In single-source publishing, what do you call the source?

The editorial XML?

single-source publishing diagram

The idea of single source publishing is at least as old as SGML. You store one version of your content with all the information necessary to create other the versions (typically, a print version plus the electronic formats du jour), and then you develop automated routines to create those other versions from the central, "single" source. The central content gets updated as necessary, and you create new publications by running the appropriate routines to generate the other formats. By making changes in one place and generating the other versions with automated routines, you avoid the mistakes that result from trying to make the same change in multiple places.
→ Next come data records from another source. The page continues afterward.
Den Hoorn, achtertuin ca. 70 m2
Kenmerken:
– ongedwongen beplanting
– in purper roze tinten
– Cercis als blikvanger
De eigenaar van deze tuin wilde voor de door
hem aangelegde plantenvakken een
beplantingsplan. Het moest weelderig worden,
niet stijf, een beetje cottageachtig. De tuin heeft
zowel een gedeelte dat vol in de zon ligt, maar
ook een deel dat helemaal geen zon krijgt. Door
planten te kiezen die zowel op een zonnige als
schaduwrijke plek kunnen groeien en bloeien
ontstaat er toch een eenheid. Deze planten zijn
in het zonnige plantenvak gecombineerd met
It's a lot like creating different versions of a software product from a base set of source code, and many of the same tools are often used.

Output formats can include various kinds of XML, such as XHTML, XSL-FO, or homegrown XML formats. To describe the central format I've heard the term "editorial XML" used, because it's XML, but it plays a different role from the output XML formats: it's the version that the editors maintain. Its structure is governed by the editorial DTDs or schemas.

A homegrown XML output format is sometimes called the "delivery" XML. In his XML 2006 presentation Case Study: Managing XML for a Global Content Delivery Platform, my former LexisNexis colleague Marc Basch described how different business units within the company had their own editorial XML formats and converted these to a particular delivery format that they developed for the central platform that would aggregate them.

I've heard this editorial/delivery distinction between sets of XML content elsewhere, but a Google search on the term doesn't find much besides Marc's paper. Has anyone else heard of these terms being used in a production system?

Comments

(Note: I usually close comments for an entry a few weeks after posting it to avoid comment spam.)

No Bob, the editorial version is the M$ Word version!

I use master source for the XML master, however generated.

I've noticed the master version is traditionally the original FrameMaker/Word version as well. It is not ideal, but with tools like WebWorks (which uses an XML intermediary format for processing), creating an XML based workflow while keeping the author tools seems possible.

I think the immediate future will be focused on an author focused master with an XML based master that acts almost as an index. Again, it would be nice to just have one resource as a master, but I think the current technical documentation landscape doesn't quite support it.

I really do think that using tools like WebWorks can make single sourcing practical from a technical standpoint. Essentially it allows a gateway for tools to add to a structured data store. I know it has been considered primarily a help tool in the past, but for those folks who deal with XML, it really is much closer to a document processing XProc-ish tool built around XSLT.

I should also mention that I used to work for WebWorks, so I'm a hair biased. From a technical standpoint, it is a very powerful tool that I believe many XML developers should consider taking a look at for document processing projects.

Bob,

The editorial XML version is the color-coded ODT XML version :-)

I use the term "normative copy" rather than master/editorial myself. I.e. it it the stream of bytes that must be obeyed and, in the event of a dispute about correctness of content or presentation, acceded to.

Sean

In the publishing industry, I have definitely heard the term “delivery XML” used commonly to refer to various XML outputs (mostly for web or third party aggregators). However, I have not really heard a common term for the source XML. And not sure if I've ever heard people in that industry refer to it as "editorial XML" (and that may because many in that industry are still getting XML after or as a part of print production processes).